Immediately after the hackneyed, laughable montage that opens the new, completely unnecessary “Robin Hood” reboot, I checked my watch, only to realize that I wasn’t even wearing one. This was not the last time this happened during the film’s surprisingly-lean 116 minutes.
Taking the classic folktale and making it darker for what feels like the thousandth time, “Robin Hood” is comically disastrous. Rather than being an action epic, it nearly plays like a parody of its genre, along the lines of comedies like “Walk Hard” or “They Came Together.” It checks off nearly every expected trope quickly and shamelessly. It feels like a movie accidentally written by an artificial intelligence bot that’s been given the script for “The Dark Knight” and a PDF of royalty-free medieval folktales, with all the expected backfires that implies. Everything that’s interesting about the film seems entirely unintentional.
The greatest crime “Robin Hood” commits isn’t that it’s an embarrassingly bad film — it’s that it doesn’t offer a single convincing argument in favor of its existence. As the second gritty “Robin Hood” reboot this decade, it not only adds nothing new to the familiar story, but also doesn’t even tell the same old story in an interesting way. There’s no nuanced angle to the subject matter. Instead of going for the apparent slam-dunk of obvious political commentary, the film opts for some truly bizarre, conflicting Christian undertones instead. If it’s trying to say anything about anything, whatever it is is nearly impossible to decipher.
There’s also nothing to distinguish the film from the other gritty medieval reboots in recent years like “King Arthur: Legend of the Sword” and “Jack the Giant Slayer,” except perhaps its almost surprising incompetence. The film’s visuals resemble a PlayStation 3 cutscene from 2007 (with particularly egregious overuse of slow-motion). There’s one poorly green-screened sequence toward the film’s end that would be embarrassing to see 15 years ago, and watching it now in 2018, it feels like part of some elaborate prank on the audience.
There’s also a waste of potential with the film’s cast. Taron Egerton’s charmless take on the titular character spews variants on “steal from the rich and give back to the poor” unconvincingly countless times, and does little else.
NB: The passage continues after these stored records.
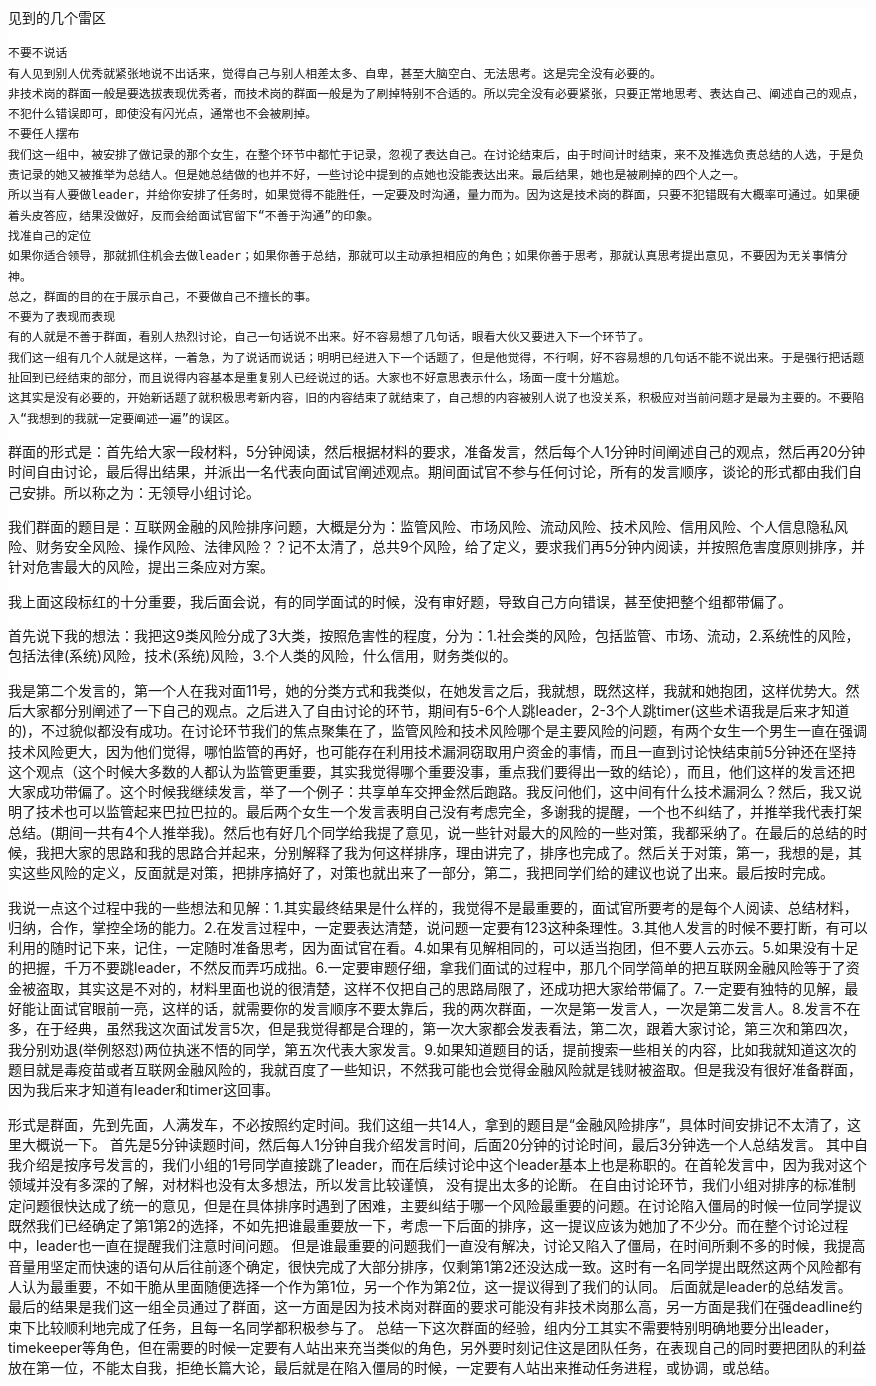 见到的几个雷区

    不要不说话
    有人见到别人优秀就紧张地说不出话来，觉得自己与别人相差太多、自卑，甚至大脑空白、无法思考。这是完全没有必要的。
    非技术岗的群面一般是要选拔表现优秀者，而技术岗的群面一般是为了刷掉特别不合适的。所以完全没有必要紧张，只要正常地思考、表达自己、阐述自己的观点，不犯什么错误即可，即使没有闪光点，通常也不会被刷掉。
    不要任人摆布
    我们这一组中，被安排了做记录的那个女生，在整个环节中都忙于记录，忽视了表达自己。在讨论结束后，由于时间计时结束，来不及推选负责总结的人选，于是负责记录的她又被推举为总结人。但是她总结做的也并不好，一些讨论中提到的点她也没能表达出来。最后结果，她也是被刷掉的四个人之一。
    所以当有人要做leader，并给你安排了任务时，如果觉得不能胜任，一定要及时沟通，量力而为。因为这是技术岗的群面，只要不犯错既有大概率可通过。如果硬着头皮答应，结果没做好，反而会给面试官留下“不善于沟通”的印象。
    找准自己的定位
    如果你适合领导，那就抓住机会去做leader；如果你善于总结，那就可以主动承担相应的角色；如果你善于思考，那就认真思考提出意见，不要因为无关事情分神。
    总之，群面的目的在于展示自己，不要做自己不擅长的事。
    不要为了表现而表现
    有的人就是不善于群面，看别人热烈讨论，自己一句话说不出来。好不容易想了几句话，眼看大伙又要进入下一个环节了。
    我们这一组有几个人就是这样，一着急，为了说话而说话；明明已经进入下一个话题了，但是他觉得，不行啊，好不容易想的几句话不能不说出来。于是强行把话题扯回到已经结束的部分，而且说得内容基本是重复别人已经说过的话。大家也不好意思表示什么，场面一度十分尴尬。
    这其实是没有必要的，开始新话题了就积极思考新内容，旧的内容结束了就结束了，自己想的内容被别人说了也没关系，积极应对当前问题才是最为主要的。不要陷入“我想到的我就一定要阐述一遍”的误区。

群面的形式是：首先给大家一段材料，5分钟阅读，然后根据材料的要求，准备发言，然后每个人1分钟时间阐述自己的观点，然后再20分钟时间自由讨论，最后得出结果，并派出一名代表向面试官阐述观点。期间面试官不参与任何讨论，所有的发言顺序，谈论的形式都由我们自己安排。所以称之为：无领导小组讨论。

我们群面的题目是：互联网金融的风险排序问题，大概是分为：监管风险、市场风险、流动风险、技术风险、信用风险、个人信息隐私风险、财务安全风险、操作风险、法律风险？？记不太清了，总共9个风险，给了定义，要求我们再5分钟内阅读，并按照危害度原则排序，并针对危害最大的风险，提出三条应对方案。

我上面这段标红的十分重要，我后面会说，有的同学面试的时候，没有审好题，导致自己方向错误，甚至使把整个组都带偏了。

首先说下我的想法：我把这9类风险分成了3大类，按照危害性的程度，分为：1.社会类的风险，包括监管、市场、流动，2.系统性的风险，包括法律(系统)风险，技术(系统)风险，3.个人类的风险，什么信用，财务类似的。

我是第二个发言的，第一个人在我对面11号，她的分类方式和我类似，在她发言之后，我就想，既然这样，我就和她抱团，这样优势大。然后大家都分别阐述了一下自己的观点。之后进入了自由讨论的环节，期间有5-6个人跳leader，2-3个人跳timer(这些术语我是后来才知道的)，不过貌似都没有成功。在讨论环节我们的焦点聚集在了，监管风险和技术风险哪个是主要风险的问题，有两个女生一个男生一直在强调技术风险更大，因为他们觉得，哪怕监管的再好，也可能存在利用技术漏洞窃取用户资金的事情，而且一直到讨论快结束前5分钟还在坚持这个观点（这个时候大多数的人都认为监管更重要，其实我觉得哪个重要没事，重点我们要得出一致的结论），而且，他们这样的发言还把大家成功带偏了。这个时候我继续发言，举了一个例子：共享单车交押金然后跑路。我反问他们，这中间有什么技术漏洞么？然后，我又说明了技术也可以监管起来巴拉巴拉的。最后两个女生一个发言表明自己没有考虑完全，多谢我的提醒，一个也不纠结了，并推举我代表打架总结。(期间一共有4个人推举我)。然后也有好几个同学给我提了意见，说一些针对最大的风险的一些对策，我都采纳了。在最后的总结的时候，我把大家的思路和我的思路合并起来，分别解释了我为何这样排序，理由讲完了，排序也完成了。然后关于对策，第一，我想的是，其实这些风险的定义，反面就是对策，把排序搞好了，对策也就出来了一部分，第二，我把同学们给的建议也说了出来。最后按时完成。

我说一点这个过程中我的一些想法和见解：1.其实最终结果是什么样的，我觉得不是最重要的，面试官所要考的是每个人阅读、总结材料，归纳，合作，掌控全场的能力。2.在发言过程中，一定要表达清楚，说问题一定要有123这种条理性。3.其他人发言的时候不要打断，有可以利用的随时记下来，记住，一定随时准备思考，因为面试官在看。4.如果有见解相同的，可以适当抱团，但不要人云亦云。5.如果没有十足的把握，千万不要跳leader，不然反而弄巧成拙。6.一定要审题仔细，拿我们面试的过程中，那几个同学简单的把互联网金融风险等于了资金被盗取，其实这是不对的，材料里面也说的很清楚，这样不仅把自己的思路局限了，还成功把大家给带偏了。7.一定要有独特的见解，最好能让面试官眼前一亮，这样的话，就需要你的发言顺序不要太靠后，我的两次群面，一次是第一发言人，一次是第二发言人。8.发言不在多，在于经典，虽然我这次面试发言5次，但是我觉得都是合理的，第一次大家都会发表看法，第二次，跟着大家讨论，第三次和第四次，我分别劝退(举例怒怼)两位执迷不悟的同学，第五次代表大家发言。9.如果知道题目的话，提前搜索一些相关的内容，比如我就知道这次的题目就是毒疫苗或者互联网金融风险的，我就百度了一些知识，不然我可能也会觉得金融风险就是钱财被盗取。但是我没有很好准备群面，因为我后来才知道有leader和timer这回事。

形式是群面，先到先面，人满发车，不必按照约定时间。我们这组一共14人，拿到的题目是“金融风险排序”，具体时间安排记不太清了，这里大概说一下。
首先是5分钟读题时间，然后每人1分钟自我介绍发言时间，后面20分钟的讨论时间，最后3分钟选一个人总结发言。
其中自我介绍是按序号发言的，我们小组的1号同学直接跳了leader，而在后续讨论中这个leader基本上也是称职的。在首轮发言中，因为我对这个领域并没有多深的了解，对材料也没有太多想法，所以发言比较谨慎， 没有提出太多的论断。
在自由讨论环节，我们小组对排序的标准制定问题很快达成了统一的意见，但是在具体排序时遇到了困难，主要纠结于哪一个风险最重要的问题。在讨论陷入僵局的时候一位同学提议既然我们已经确定了第1第2的选择，不如先把谁最重要放一下，考虑一下后面的排序，这一提议应该为她加了不少分。而在整个讨论过程中，leader也一直在提醒我们注意时间问题。
但是谁最重要的问题我们一直没有解决，讨论又陷入了僵局，在时间所剩不多的时候，我提高音量用坚定而快速的语句从后往前逐个确定，很快完成了大部分排序，仅剩第1第2还没达成一致。这时有一名同学提出既然这两个风险都有人认为最重要，不如干脆从里面随便选择一个作为第1位，另一个作为第2位，这一提议得到了我们的认同。
后面就是leader的总结发言。
最后的结果是我们这一组全员通过了群面，这一方面是因为技术岗对群面的要求可能没有非技术岗那么高，另一方面是我们在强deadline约束下比较顺利地完成了任务，且每一名同学都积极参与了。
总结一下这次群面的经验，组内分工其实不需要特别明确地要分出leader，timekeeper等角色，但在需要的时候一定要有人站出来充当类似的角色，另外要时刻记住这是团队任务，在表现自己的同时要把团队的利益放在第一位，不能太自我，拒绝长篇大论，最后就是在陷入僵局的时候，一定要有人站出来推动任务进程，或协调，或总结。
It’s also always a bummer to see actors as good as F. Murray Abraham in roles as thankless as his one here — he’s only in the movie for about five minutes, and is given nothing to do with his minimal screen time.
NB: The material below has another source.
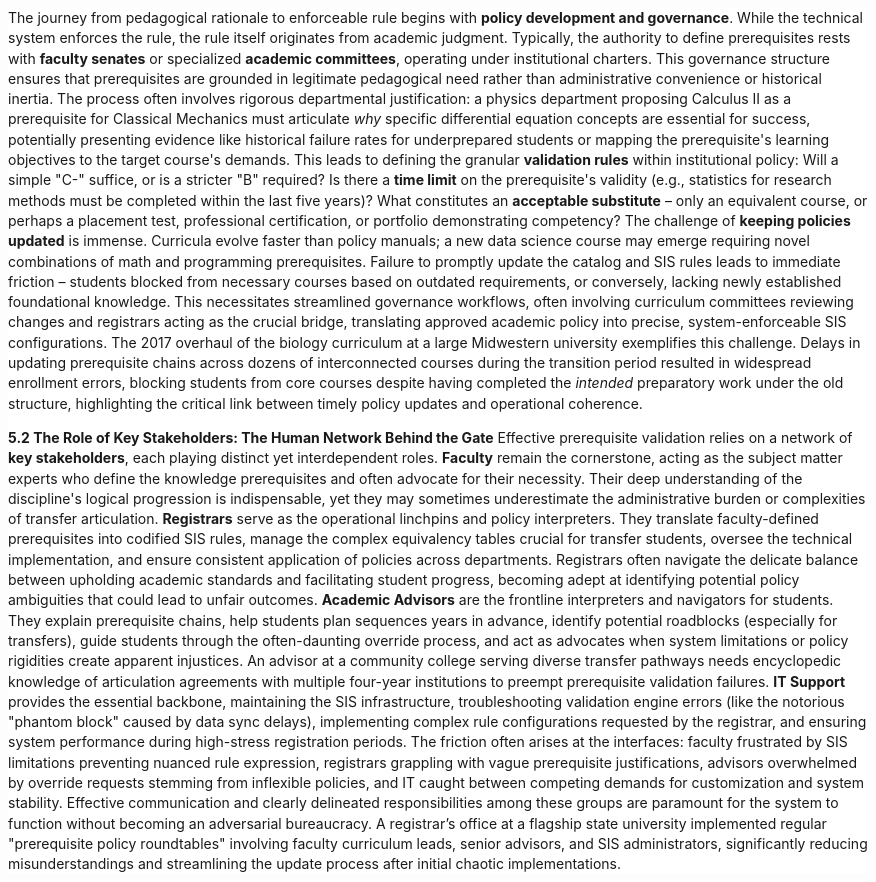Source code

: The journey from pedagogical rationale to enforceable rule begins with **policy development and governance**. While the technical system enforces the rule, the rule itself originates from academic judgment. Typically, the authority to define prerequisites rests with **faculty senates** or specialized **academic committees**, operating under institutional charters. This governance structure ensures that prerequisites are grounded in legitimate pedagogical need rather than administrative convenience or historical inertia. The process often involves rigorous departmental justification: a physics department proposing Calculus II as a prerequisite for Classical Mechanics must articulate *why* specific differential equation concepts are essential for success, potentially presenting evidence like historical failure rates for underprepared students or mapping the prerequisite's learning objectives to the target course's demands. This leads to defining the granular **validation rules** within institutional policy: Will a simple "C-" suffice, or is a stricter "B" required? Is there a **time limit** on the prerequisite's validity (e.g., statistics for research methods must be completed within the last five years)? What constitutes an **acceptable substitute** – only an equivalent course, or perhaps a placement test, professional certification, or portfolio demonstrating competency? The challenge of **keeping policies updated** is immense. Curricula evolve faster than policy manuals; a new data science course may emerge requiring novel combinations of math and programming prerequisites. Failure to promptly update the catalog and SIS rules leads to immediate friction – students blocked from necessary courses based on outdated requirements, or conversely, lacking newly established foundational knowledge. This necessitates streamlined governance workflows, often involving curriculum committees reviewing changes and registrars acting as the crucial bridge, translating approved academic policy into precise, system-enforceable SIS configurations. The 2017 overhaul of the biology curriculum at a large Midwestern university exemplifies this challenge. Delays in updating prerequisite chains across dozens of interconnected courses during the transition period resulted in widespread enrollment errors, blocking students from core courses despite having completed the *intended* preparatory work under the old structure, highlighting the critical link between timely policy updates and operational coherence.

**5.2 The Role of Key Stakeholders: The Human Network Behind the Gate**
Effective prerequisite validation relies on a network of **key stakeholders**, each playing distinct yet interdependent roles. **Faculty** remain the cornerstone, acting as the subject matter experts who define the knowledge prerequisites and often advocate for their necessity. Their deep understanding of the discipline's logical progression is indispensable, yet they may sometimes underestimate the administrative burden or complexities of transfer articulation. **Registrars** serve as the operational linchpins and policy interpreters. They translate faculty-defined prerequisites into codified SIS rules, manage the complex equivalency tables crucial for transfer students, oversee the technical implementation, and ensure consistent application of policies across departments. Registrars often navigate the delicate balance between upholding academic standards and facilitating student progress, becoming adept at identifying potential policy ambiguities that could lead to unfair outcomes. **Academic Advisors** are the frontline interpreters and navigators for students. They explain prerequisite chains, help students plan sequences years in advance, identify potential roadblocks (especially for transfers), guide students through the often-daunting override process, and act as advocates when system limitations or policy rigidities create apparent injustices. An advisor at a community college serving diverse transfer pathways needs encyclopedic knowledge of articulation agreements with multiple four-year institutions to preempt prerequisite validation failures. **IT Support** provides the essential backbone, maintaining the SIS infrastructure, troubleshooting validation engine errors (like the notorious "phantom block" caused by data sync delays), implementing complex rule configurations requested by the registrar, and ensuring system performance during high-stress registration periods. The friction often arises at the interfaces: faculty frustrated by SIS limitations preventing nuanced rule expression, registrars grappling with vague prerequisite justifications, advisors overwhelmed by override requests stemming from inflexible policies, and IT caught between competing demands for customization and system stability. Effective communication and clearly delineated responsibilities among these groups are paramount for the system to function without becoming an adversarial bureaucracy. A registrar’s office at a flagship state university implemented regular "prerequisite policy roundtables" involving faculty curriculum leads, senior advisors, and SIS administrators, significantly reducing misunderstandings and streamlining the update process after initial chaotic implementations.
Ben Mendelsohn seems to be the only actor in line with what the film should be, and also the only person that looks like he’s having any fun. As the unnamed Sheriff of Nottingham, he mines every ridiculous line about gathering coins or his ill-conceived plans for a war tax for accidental comedic gold. He spends most of his screen-time barking at every character with unabashed glee. His performance is “good” in the same way that Tom Hardy’s performance in “Venom” is good — it’s always fun to watch an accomplished actor go completely off the rails, no matter how silly the material.
This overwhelming blandness and familiarity would all be easy to ignore if the film didn’t pride itself so much on being a version of the story you haven’t heard before. Egerton’s voice-over narration throughout insists that this is the one true version of the “Robin Hood” story, and that all others aren’t canon — but the film never establishes or shows what makes it so different from its predecessors. Perhaps its most insulting moment regurgitating of other, slightly less terrible films, it has the audacity to set up a sequel.